|About this Abstract
||7th World Congress on Integrated Computational Materials Engineering (ICME 2023)
||Simulation of Dynamic Recrystallization in a 316L Stainless Steel Friction Stir Weld with Kinetic Monte Carlo Modeling
||William E. Frazier, Lei Li, Ayoub Soulami, Matthew Olszta, Donald Todd, Keerti S Kappagantula, Neil Henson, Erin Barker, Eric Smith
|On-Site Speaker (Planned)
||William E. Frazier
In order to improve upon existing predictive capabilities for the evolution of alloy microstructures subjected to friction stir processing (FSP), an approach was developed integrating a Kinetic Monte Carlo (KMC) Potts Model of recrystallization and grain growth with macroscale Smoothed Particle Hydrodynamics (SPH) simulations of a 316L stainless steel plate.

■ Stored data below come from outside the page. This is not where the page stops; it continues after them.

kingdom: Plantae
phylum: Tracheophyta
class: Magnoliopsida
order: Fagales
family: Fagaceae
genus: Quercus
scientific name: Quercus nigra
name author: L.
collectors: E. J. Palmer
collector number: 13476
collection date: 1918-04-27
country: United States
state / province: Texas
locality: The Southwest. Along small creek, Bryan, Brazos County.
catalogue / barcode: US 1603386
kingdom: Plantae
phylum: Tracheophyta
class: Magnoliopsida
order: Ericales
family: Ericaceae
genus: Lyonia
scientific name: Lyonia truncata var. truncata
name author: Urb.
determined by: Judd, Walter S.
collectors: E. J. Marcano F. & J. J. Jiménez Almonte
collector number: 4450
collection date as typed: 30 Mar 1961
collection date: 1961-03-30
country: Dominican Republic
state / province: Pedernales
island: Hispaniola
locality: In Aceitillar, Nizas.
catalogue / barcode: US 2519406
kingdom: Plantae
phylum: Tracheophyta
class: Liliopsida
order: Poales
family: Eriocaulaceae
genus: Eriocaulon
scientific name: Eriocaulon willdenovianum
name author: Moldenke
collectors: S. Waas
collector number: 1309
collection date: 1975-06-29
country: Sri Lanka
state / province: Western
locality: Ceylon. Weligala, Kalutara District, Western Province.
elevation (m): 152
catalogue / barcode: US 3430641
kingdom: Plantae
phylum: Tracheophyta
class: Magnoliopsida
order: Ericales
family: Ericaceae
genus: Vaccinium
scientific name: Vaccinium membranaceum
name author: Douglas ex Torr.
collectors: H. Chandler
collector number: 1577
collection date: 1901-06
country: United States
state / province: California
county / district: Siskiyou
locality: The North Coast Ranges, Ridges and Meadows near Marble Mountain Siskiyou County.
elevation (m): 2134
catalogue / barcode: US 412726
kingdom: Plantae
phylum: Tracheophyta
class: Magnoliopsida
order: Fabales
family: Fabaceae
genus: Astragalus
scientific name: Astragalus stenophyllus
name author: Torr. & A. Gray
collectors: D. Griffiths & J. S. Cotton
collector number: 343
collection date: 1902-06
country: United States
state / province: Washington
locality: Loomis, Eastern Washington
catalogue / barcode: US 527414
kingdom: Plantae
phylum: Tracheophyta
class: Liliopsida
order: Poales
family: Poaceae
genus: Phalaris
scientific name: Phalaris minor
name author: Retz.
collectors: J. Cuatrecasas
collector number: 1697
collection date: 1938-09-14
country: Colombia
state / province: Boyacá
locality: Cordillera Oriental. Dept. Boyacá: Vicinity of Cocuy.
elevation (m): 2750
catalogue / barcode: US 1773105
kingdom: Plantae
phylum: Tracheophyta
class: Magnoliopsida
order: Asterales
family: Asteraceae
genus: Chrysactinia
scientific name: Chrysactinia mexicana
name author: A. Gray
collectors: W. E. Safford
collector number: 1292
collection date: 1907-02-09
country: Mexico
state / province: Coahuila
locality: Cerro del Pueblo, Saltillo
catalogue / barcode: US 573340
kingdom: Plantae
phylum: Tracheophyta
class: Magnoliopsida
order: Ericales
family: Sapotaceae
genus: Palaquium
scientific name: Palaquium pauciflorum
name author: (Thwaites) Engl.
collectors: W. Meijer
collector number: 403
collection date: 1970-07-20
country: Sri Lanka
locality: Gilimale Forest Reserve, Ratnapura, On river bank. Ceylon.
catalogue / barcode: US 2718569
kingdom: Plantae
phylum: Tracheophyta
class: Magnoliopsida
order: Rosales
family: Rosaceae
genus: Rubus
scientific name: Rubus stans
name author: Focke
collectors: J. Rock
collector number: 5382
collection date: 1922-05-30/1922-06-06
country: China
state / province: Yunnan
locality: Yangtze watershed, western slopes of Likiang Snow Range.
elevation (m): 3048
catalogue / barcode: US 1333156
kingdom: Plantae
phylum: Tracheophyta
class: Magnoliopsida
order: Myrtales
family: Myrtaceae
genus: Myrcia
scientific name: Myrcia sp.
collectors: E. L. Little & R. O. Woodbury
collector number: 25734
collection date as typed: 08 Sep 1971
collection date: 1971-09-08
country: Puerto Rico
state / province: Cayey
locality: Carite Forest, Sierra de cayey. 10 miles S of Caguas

To this end, the KMC Potts Model used the thermomechanical data provided by SPH calculations of the FSP process in order to predict the recrystallization behavior, final grain size, and grain size distribution within the processed region as a function of position. Potts Model simulations were thus able to predict microstructure as a function of 316L stainless steel thermomechanical history and FSP process parameters. Simulation results were validated through experimental comparison with scanning electron microscopy data obtained by 316L stainless steel samples subjected to corresponding process parameters. The fidelity of our results to these experiments are discussed.